Is it legal for the US to use new brainscan technologies during the interrogation of foreign detainees? Sean Kevin Thompson wrote an in-depth legal assessment that will be published in the Cornell Law Review this fall. (Background on functional magnetic resonance imaging (fMRI) for lie detection and “mind reading” here, here, and here.) Thompson argues that “the use of fMRI to detect deception in the voluntary statements of these detainees would be permissible, but that the use of fMRI to extract cognitive information from a nonconsenting detainee would not.” Also, if the subject is held in US territory, the use of fMRI may violate International Humanitarian Law International Human Rights Law as it could “shock the conscience.” On the other hand, “unlawful combatants” in custody outside US territory aren’t protected from prying fMRIs because they’re “only protected by the US Federal Anti-Torture Statute.” From the draft of Thompson’s paper:
Torture is obsolete, or at least obsolescent. Researchers, in part funded by the Department of Defense, have developed technologies that may render the “dark art” of interrogation unnecessary. As these technologies are implemented, many of the legal issues surrounding the aggressive “counter-resistance techniques” the United States presently employs against individuals detained in the Global War on Terrorism (GWOT) may be rendered moot. At the same time, however, these technologies themselves raise new legal issues.

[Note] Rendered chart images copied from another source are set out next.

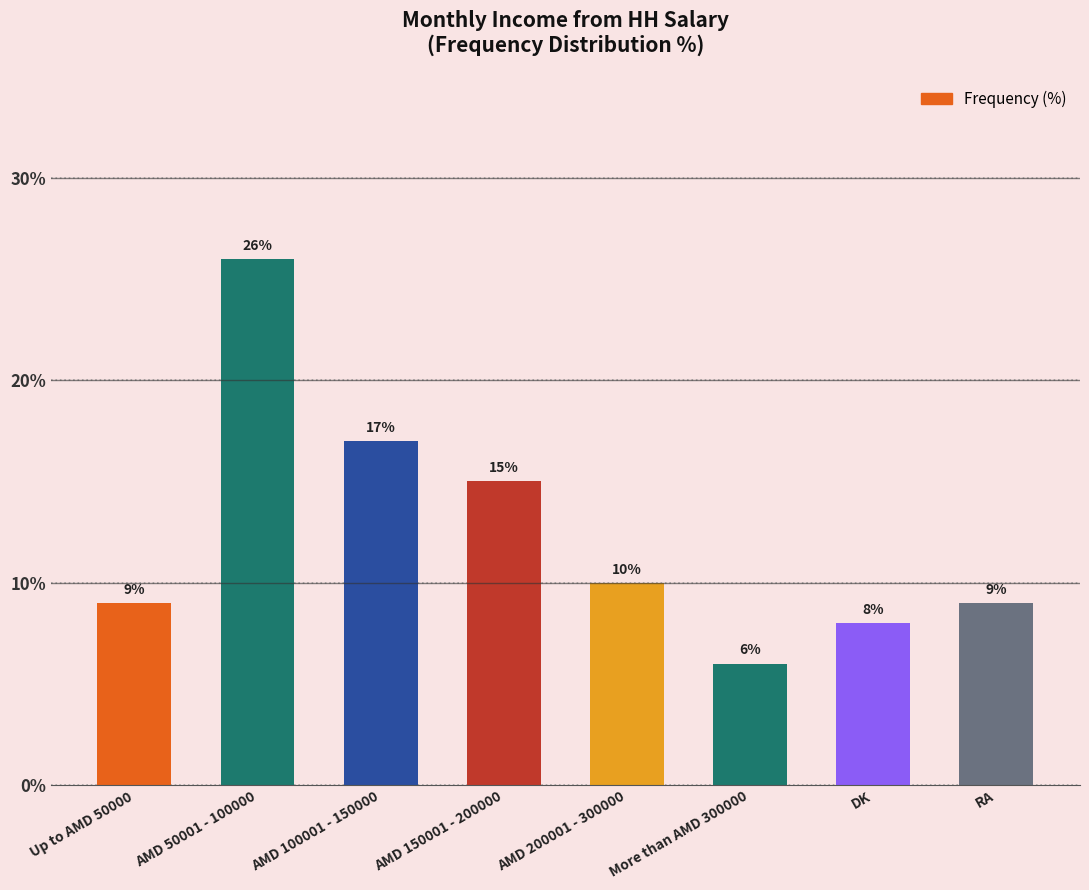

What is the approximate value at AMD 150001 - 200000?

15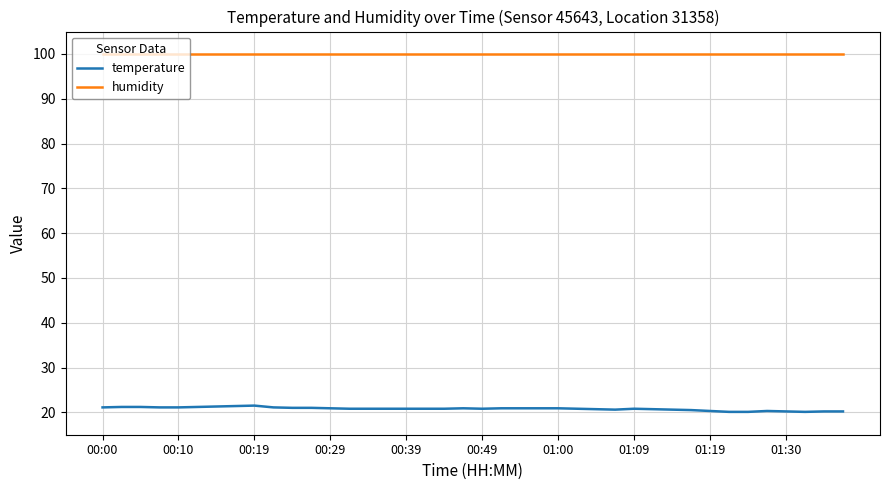

True or false: humidity and temperature intersect in this chart.

False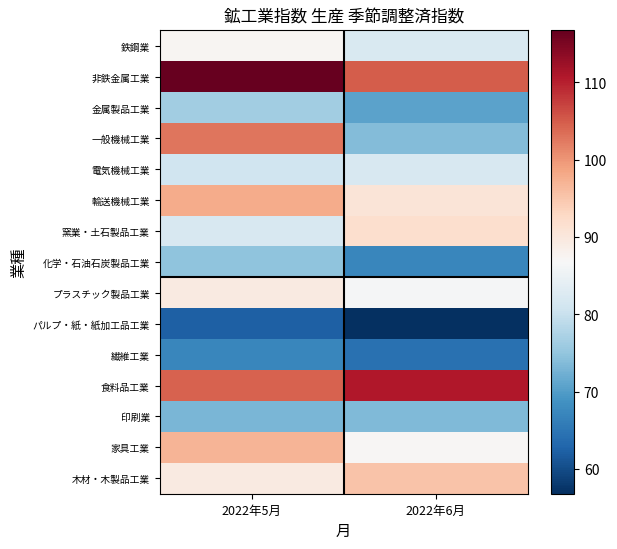

What is the spread (max minus min) of values at 2022年6月?

54.0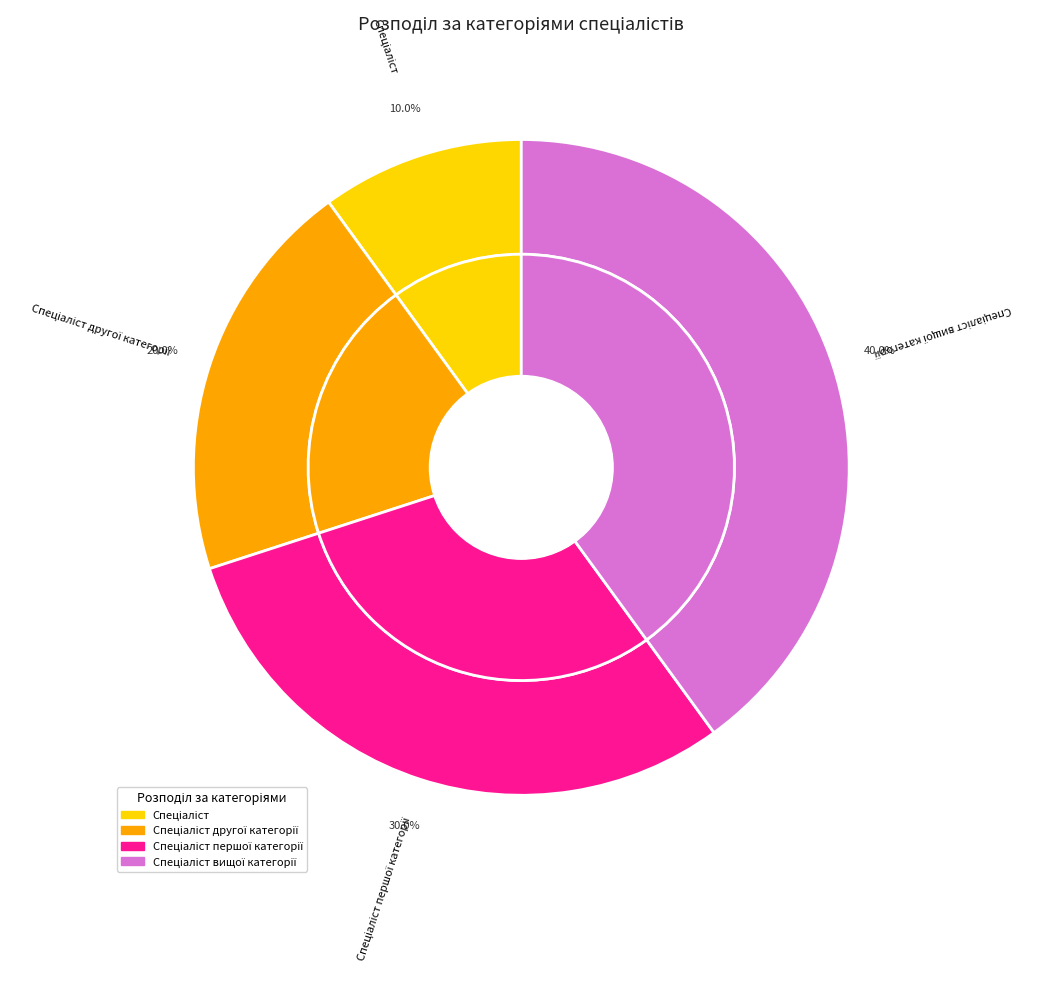

Approximately how many times larger is the value at Спеціаліст першої категорії compared to Спеціаліст вищої категорії?

0.8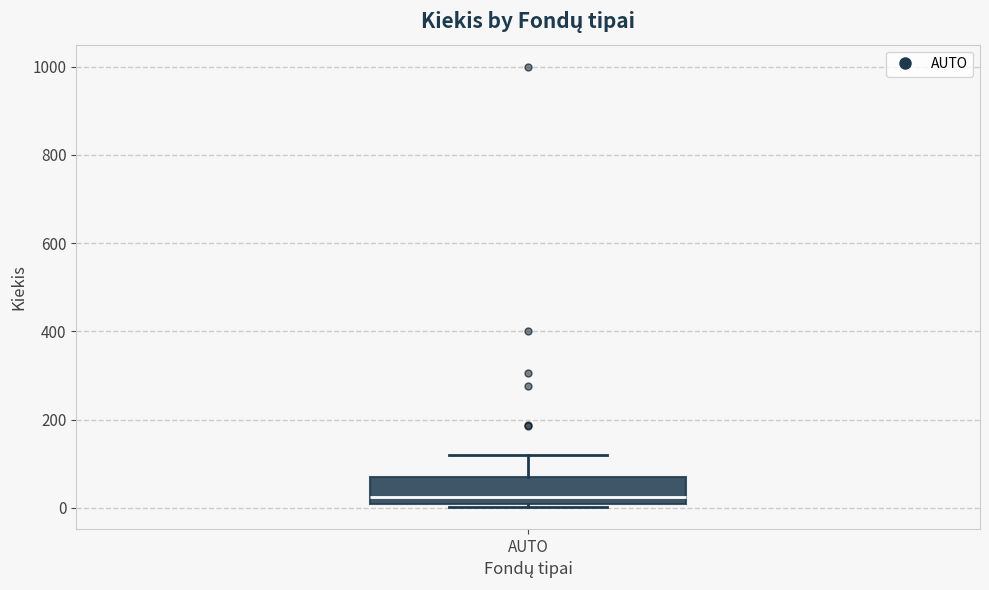

Read this box plot against the y-axis: the position of the median line, the range covered by the box, and the ends of both whiskers. The values are not printed on the chart, so give them approximately, as read against the axis.

median 20, box 0 to 60, whiskers 0 (just below the box's lower edge) to 120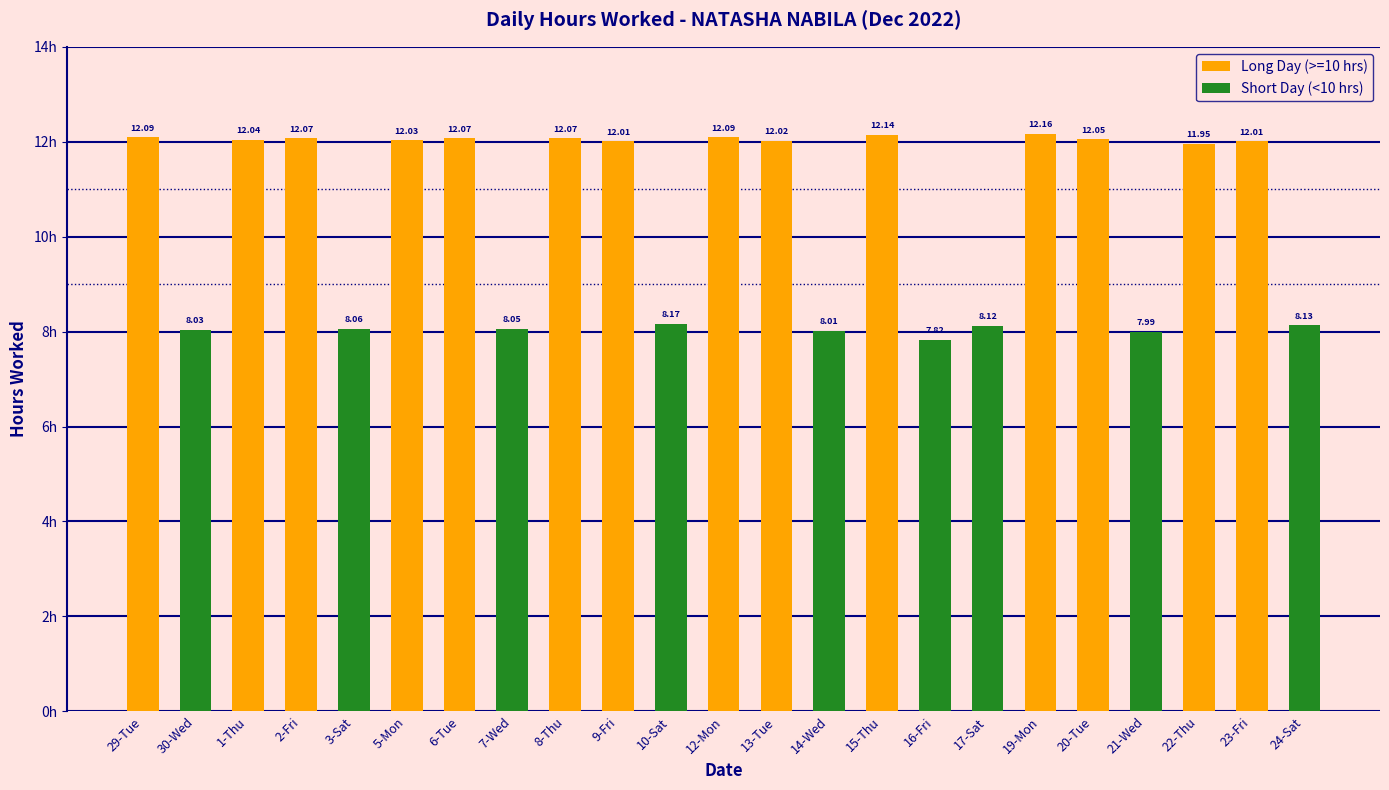

Reading right to left, transcribe all the data shown in this chart.

24-Sat=8.1	23-Fri=12.0	22-Thu=11.9	21-Wed=8.0	20-Tue=12.1	19-Mon=12.2	17-Sat=8.1	16-Fri=7.8	15-Thu=12.1	14-Wed=8.0	13-Tue=12.0	12-Mon=12.1	10-Sat=8.2	9-Fri=12.0	8-Thu=12.1	7-Wed=8.1	6-Tue=12.1	5-Mon=12.0	3-Sat=8.1	2-Fri=12.1	1-Thu=12.0	30-Wed=8.0	29-Tue=12.1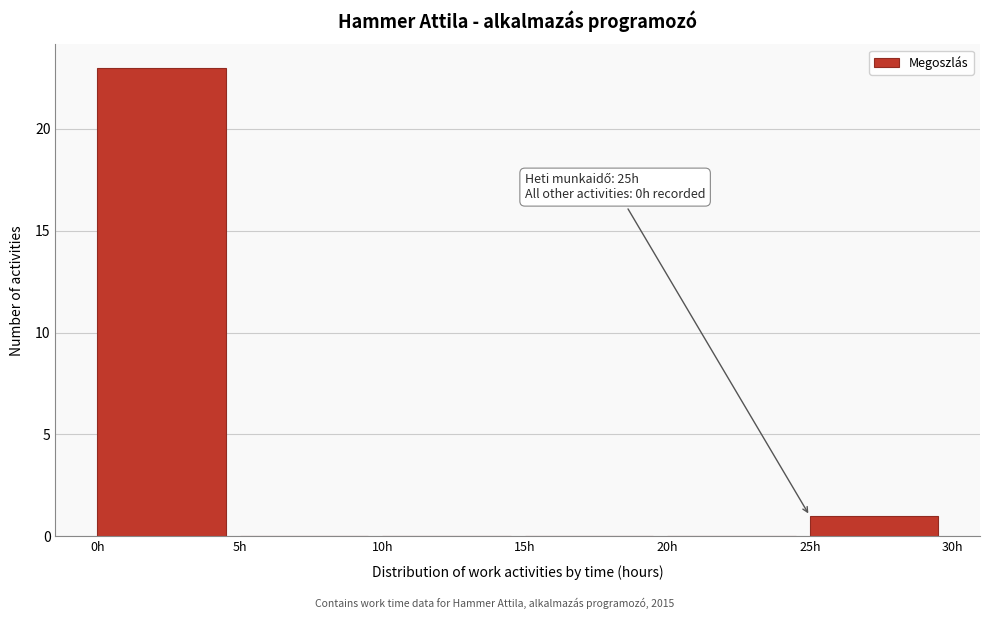

Which range on the x-axis has the tallest bar?

0 to 5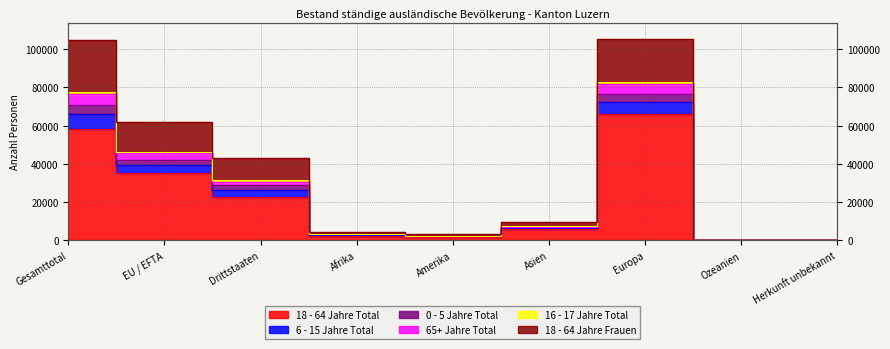

List the labels in order of 65+ Jahre Total value, smallest first.

Ozeanien, Herkunft unbekannt, Amerika, Afrika, Asien, Drittstaaten, EU / EFTA, Gesamttotal, Europa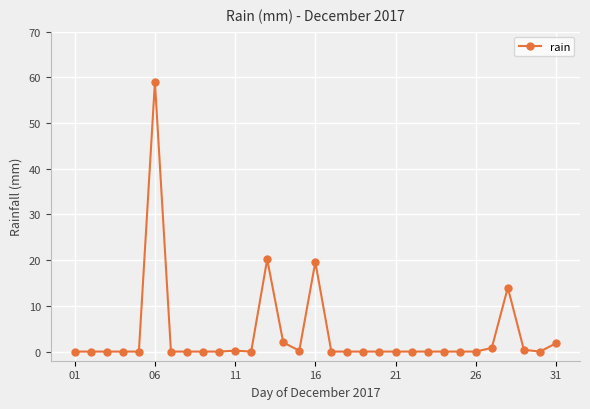

What is the maximum value shown in the chart?

59.0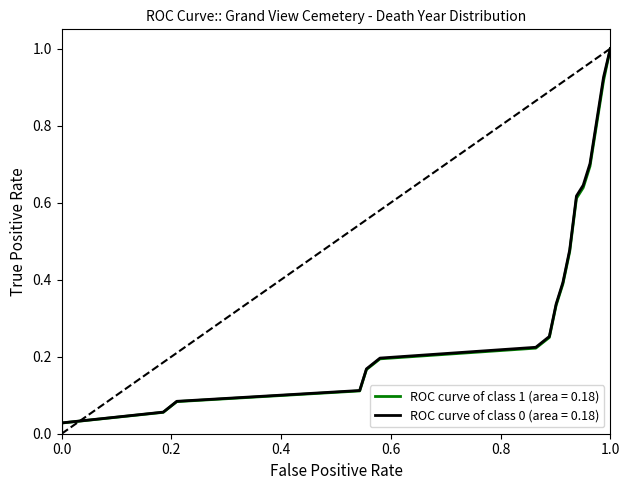

Is this an area chart (filled region under the line)?

No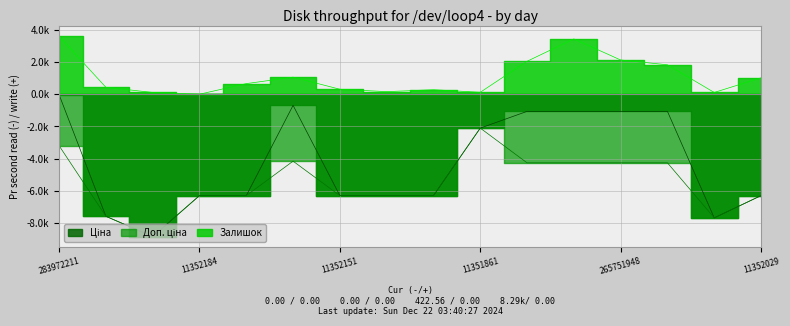

Rank the series at 265751948 from highest to lowest value.

Залишок, Ціна, Доп. ціна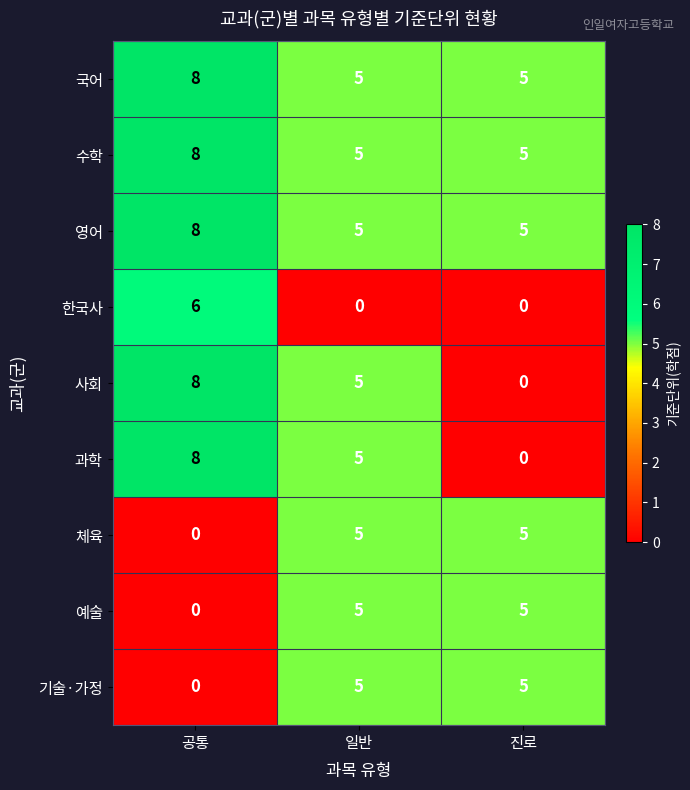

How many categories are shown in the chart?

3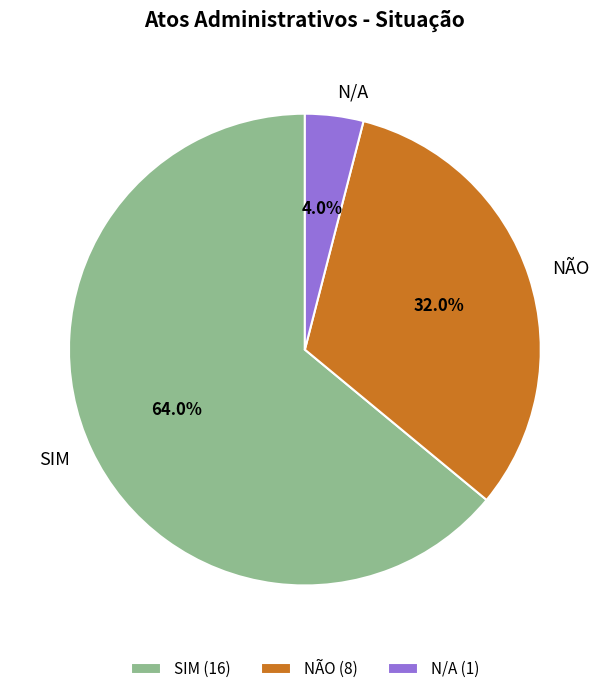

Is it true that SIM is 52% of the pie?

False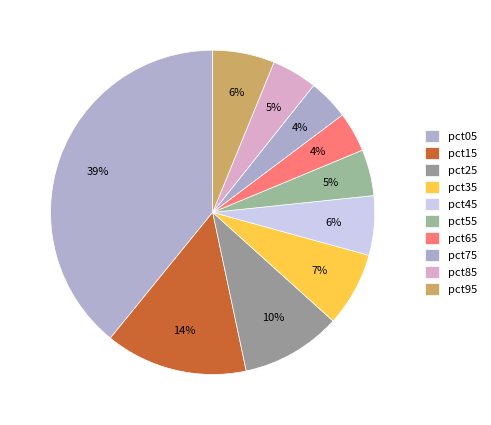

Is there a majority slice in this chart?

No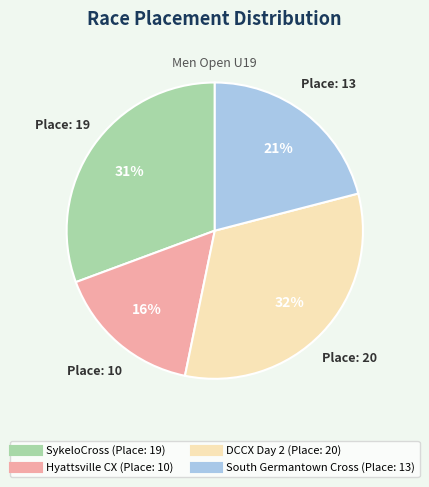

Count the number of slices in the pie.

4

The most promising of these new technologies is psychiatric neuroimaging, the predominant form of which is functional Magnetic Resonance Imaging (fMRI). FMRI provides near real time, ultra-high resolution, computer-generated models of brain activity. These models allow the operator to observe a subject’s neural response to cognitive or sensory-motor tasks. In essence, fMRI allows the operator to watch the subject’s brain think. This has a number of practical applications. For instance, fMRI could function as a hyper-accurate lie detector. In addition, an interrogator could also assess a detainee’s response to specific stimuli. For example, an interrogator could present a detainee with pictures of suspected terrorists, or of potential terrorist targets, which would generate certain neural responses if the detainee were familiar with the subjects pictured. U.S. intelligence agencies have been interested in deploying fMRI technology in interrogation for years. It now appears that they can. As Big Brother warned us, “Thoughtcrime was not a thing that could be concealed forever.”
Link (via Declan McCullagh’s Politech, thanks Xeni!)
UPDATE: Based on thoughtful comments from Ben Giddings about whether fMRIs used to interrogate so-called “unlawful combatants” might violate the Geneva Conventions, I should also point out this bit from Sean’s paper:
“The current U.S. policies are of debatable legal merit, although that debate is beyond the scope of this Note.”